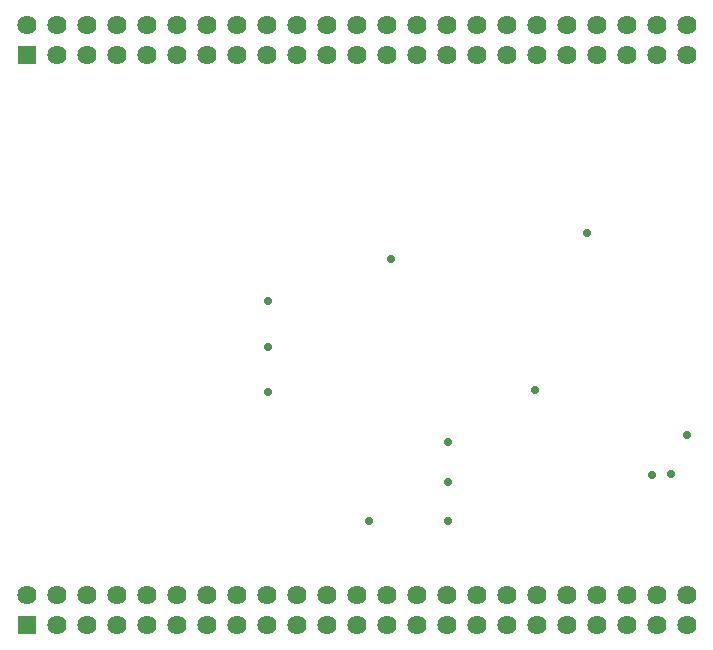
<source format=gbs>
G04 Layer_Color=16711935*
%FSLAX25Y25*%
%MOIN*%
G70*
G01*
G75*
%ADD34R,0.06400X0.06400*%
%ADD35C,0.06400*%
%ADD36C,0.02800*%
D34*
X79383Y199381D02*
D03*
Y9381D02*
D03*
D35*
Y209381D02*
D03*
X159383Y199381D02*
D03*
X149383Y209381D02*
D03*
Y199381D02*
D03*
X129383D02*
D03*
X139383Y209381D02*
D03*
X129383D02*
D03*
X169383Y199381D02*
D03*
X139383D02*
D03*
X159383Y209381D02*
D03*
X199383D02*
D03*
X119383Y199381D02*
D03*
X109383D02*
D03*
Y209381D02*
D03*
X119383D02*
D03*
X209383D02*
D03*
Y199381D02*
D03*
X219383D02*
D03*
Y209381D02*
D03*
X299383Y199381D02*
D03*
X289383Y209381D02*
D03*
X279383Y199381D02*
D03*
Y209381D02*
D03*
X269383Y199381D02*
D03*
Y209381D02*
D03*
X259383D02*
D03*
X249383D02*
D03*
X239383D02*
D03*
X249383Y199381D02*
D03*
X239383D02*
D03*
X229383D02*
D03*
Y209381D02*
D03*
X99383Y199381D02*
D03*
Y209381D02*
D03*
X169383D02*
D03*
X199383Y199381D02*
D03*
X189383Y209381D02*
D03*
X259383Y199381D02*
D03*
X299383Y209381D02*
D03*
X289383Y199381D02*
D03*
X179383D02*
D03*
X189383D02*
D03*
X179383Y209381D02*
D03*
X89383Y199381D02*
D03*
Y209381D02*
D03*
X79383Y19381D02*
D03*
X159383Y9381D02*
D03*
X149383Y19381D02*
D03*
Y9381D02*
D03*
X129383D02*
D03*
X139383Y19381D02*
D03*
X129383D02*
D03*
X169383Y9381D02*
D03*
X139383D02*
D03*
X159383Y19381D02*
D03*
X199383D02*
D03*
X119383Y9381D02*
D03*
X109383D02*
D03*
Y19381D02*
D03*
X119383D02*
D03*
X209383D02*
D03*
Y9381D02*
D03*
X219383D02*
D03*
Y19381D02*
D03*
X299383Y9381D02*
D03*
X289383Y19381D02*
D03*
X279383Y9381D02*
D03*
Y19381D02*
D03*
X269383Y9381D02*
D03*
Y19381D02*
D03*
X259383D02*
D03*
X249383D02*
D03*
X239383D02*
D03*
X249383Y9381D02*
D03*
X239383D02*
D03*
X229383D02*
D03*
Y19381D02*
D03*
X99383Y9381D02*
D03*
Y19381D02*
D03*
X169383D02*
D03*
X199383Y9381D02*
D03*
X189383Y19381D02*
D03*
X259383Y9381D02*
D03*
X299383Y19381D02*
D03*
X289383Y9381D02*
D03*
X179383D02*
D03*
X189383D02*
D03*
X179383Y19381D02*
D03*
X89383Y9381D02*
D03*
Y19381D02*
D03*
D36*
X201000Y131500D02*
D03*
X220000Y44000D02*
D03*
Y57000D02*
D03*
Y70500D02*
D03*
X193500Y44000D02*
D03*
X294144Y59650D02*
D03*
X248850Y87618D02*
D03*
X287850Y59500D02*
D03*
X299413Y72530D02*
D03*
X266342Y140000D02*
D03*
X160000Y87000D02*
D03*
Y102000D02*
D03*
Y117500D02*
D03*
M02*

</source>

ABOUT THIS EXERCISE ▸
From the first line to the last, output the data exactly, without the pictures.

SOLUTION TO THIS PROBLEM ▸
<source format=gbs>
G04 Layer_Color=16711935*
%FSLAX25Y25*%
%MOIN*%
G70*
G01*
G75*
%ADD34R,0.06400X0.06400*%
%ADD35C,0.06400*%
%ADD36C,0.02800*%
D34*
X79383Y199381D02*
D03*
Y9381D02*
D03*
D35*
Y209381D02*
D03*
X159383Y199381D02*
D03*
X149383Y209381D02*
D03*
Y199381D02*
D03*
X129383D02*
D03*
X139383Y209381D02*
D03*
X129383D02*
D03*
X169383Y199381D02*
D03*
X139383D02*
D03*
X159383Y209381D02*
D03*
X199383D02*
D03*
X119383Y199381D02*
D03*
X109383D02*
D03*
Y209381D02*
D03*
X119383D02*
D03*
X209383D02*
D03*
Y199381D02*
D03*
X219383D02*
D03*
Y209381D02*
D03*
X299383Y199381D02*
D03*
X289383Y209381D02*
D03*
X279383Y199381D02*
D03*
Y209381D02*
D03*
X269383Y199381D02*
D03*
Y209381D02*
D03*
X259383D02*
D03*
X249383D02*
D03*
X239383D02*
D03*
X249383Y199381D02*
D03*
X239383D02*
D03*
X229383D02*
D03*
Y209381D02*
D03*
X99383Y199381D02*
D03*
Y209381D02*
D03*
X169383D02*
D03*
X199383Y199381D02*
D03*
X189383Y209381D02*
D03*
X259383Y199381D02*
D03*
X299383Y209381D02*
D03*
X289383Y199381D02*
D03*
X179383D02*
D03*
X189383D02*
D03*
X179383Y209381D02*
D03*
X89383Y199381D02*
D03*
Y209381D02*
D03*
X79383Y19381D02*
D03*
X159383Y9381D02*
D03*
X149383Y19381D02*
D03*
Y9381D02*
D03*
X129383D02*
D03*
X139383Y19381D02*
D03*
X129383D02*
D03*
X169383Y9381D02*
D03*
X139383D02*
D03*
X159383Y19381D02*
D03*
X199383D02*
D03*
X119383Y9381D02*
D03*
X109383D02*
D03*
Y19381D02*
D03*
X119383D02*
D03*
X209383D02*
D03*
Y9381D02*
D03*
X219383D02*
D03*
Y19381D02*
D03*
X299383Y9381D02*
D03*
X289383Y19381D02*
D03*
X279383Y9381D02*
D03*
Y19381D02*
D03*
X269383Y9381D02*
D03*
Y19381D02*
D03*
X259383D02*
D03*
X249383D02*
D03*
X239383D02*
D03*
X249383Y9381D02*
D03*
X239383D02*
D03*
X229383D02*
D03*
Y19381D02*
D03*
X99383Y9381D02*
D03*
Y19381D02*
D03*
X169383D02*
D03*
X199383Y9381D02*
D03*
X189383Y19381D02*
D03*
X259383Y9381D02*
D03*
X299383Y19381D02*
D03*
X289383Y9381D02*
D03*
X179383D02*
D03*
X189383D02*
D03*
X179383Y19381D02*
D03*
X89383Y9381D02*
D03*
Y19381D02*
D03*
D36*
X201000Y131500D02*
D03*
X220000Y44000D02*
D03*
Y57000D02*
D03*
Y70500D02*
D03*
X193500Y44000D02*
D03*
X294144Y59650D02*
D03*
X248850Y87618D02*
D03*
X287850Y59500D02*
D03*
X299413Y72530D02*
D03*
X266342Y140000D02*
D03*
X160000Y87000D02*
D03*
Y102000D02*
D03*
Y117500D02*
D03*
M02*

</source>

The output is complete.